ICD‐10: What is End‐to‐End Testing?

ICD‐10: What is End‐to‐End Testing? (edited)

Holly Louie, RN, CHBME, PCS & the HBMA ICD‐10 Committee | June 26, 2013
The gravity of undertaking a complete replacement of one of the essential elements of the healthcare reimbursement mechanism cannot be overstated: if the ICD‐10 CM implementation is executed flawlessly, there will be little difference between “before” & “after;” if there are problems, the impact will range from painful to cataclysmic.
Changing the way we code, process, & adjudicate medical claims is effectively altering the payment model, which could play havoc with the healthcare industry at large. We must learn from the mistakes that were made in transitioning from 4010 to 5010 & undertake the transition from ICD‐9 CM to ICD‐10 CM in a way that demonstrates we learned those lessons.

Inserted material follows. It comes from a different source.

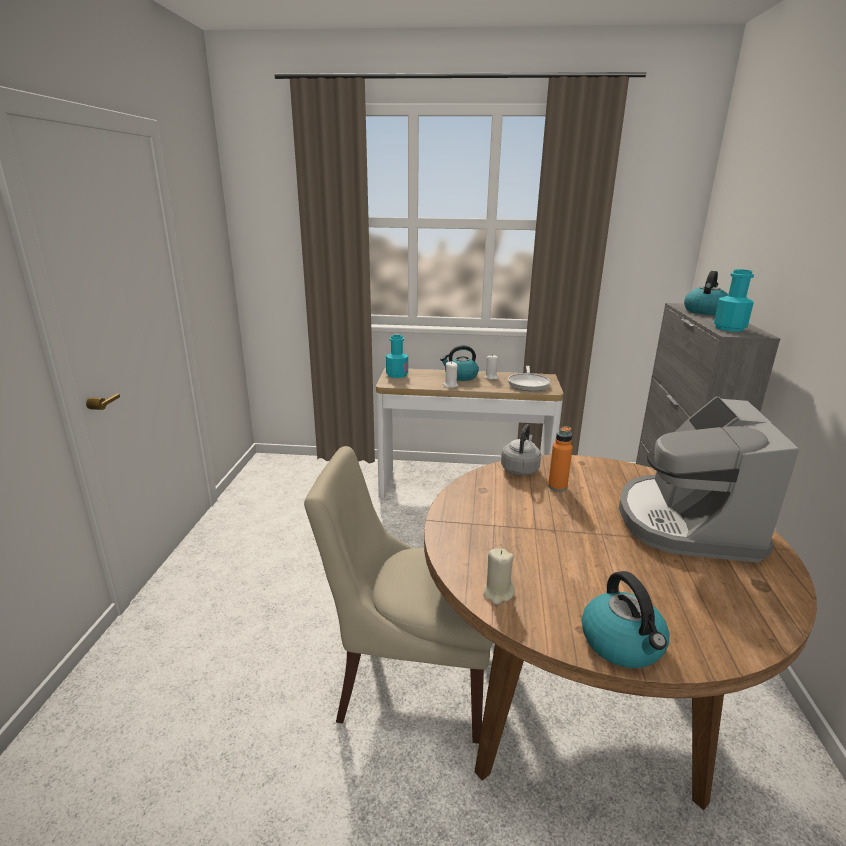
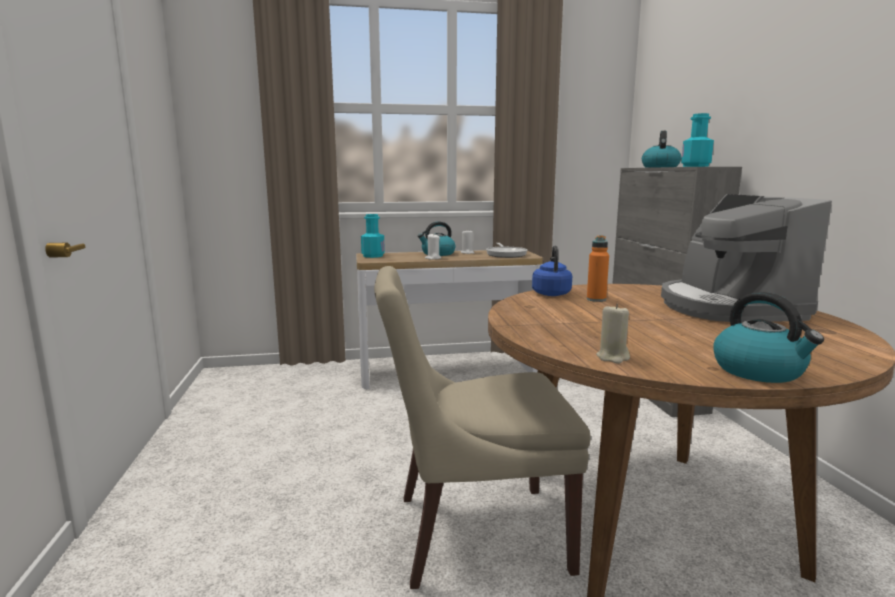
camera: 15 degrees left, 10 degrees down
grey kettle [501,424,541,475] -> blue kettle [532,245,572,296]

Among the shortcomings in the 5010 transition was the lack of a standard definition of what it meant to be “5010 ready.” What we subsequently learned was that every entity in the claims processing chain had a different definition of what they meant by the term “ready.” We believe it is not possible to be “ready” until meaningful, end‐to‐end testing has been successfully accomplished.

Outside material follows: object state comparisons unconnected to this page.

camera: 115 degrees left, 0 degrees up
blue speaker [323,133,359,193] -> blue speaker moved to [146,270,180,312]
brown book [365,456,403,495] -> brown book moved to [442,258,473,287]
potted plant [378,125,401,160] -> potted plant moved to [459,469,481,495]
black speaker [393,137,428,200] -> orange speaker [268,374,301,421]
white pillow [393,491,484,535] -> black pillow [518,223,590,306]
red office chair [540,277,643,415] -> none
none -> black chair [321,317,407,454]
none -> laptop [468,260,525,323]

Also learned from the 5010 conversions was payor testing was severely limited. The first six months of 2012 underscored this point: many payors only tested syntax prior to the implementation of 5010, & in many cases, the scope of testing did not adequately cover the true edits. Additionally, their preparation did not provide for end‐to‐end testing with full claim‐level adjudication & remittances as part of the test.
As we all know, ICD‐10 CM will have far more impact & significantly greater change than 5010. Unlike 5010, physicians must be personally & actively involved in the ICD‐10 CM process. Unless the “lessons learned” from 5010 materially inform & affect the implementation of ICD‐10 CM, the economic stability of America’s healthcare reimbursement systems will be at risk & could be severely compromised.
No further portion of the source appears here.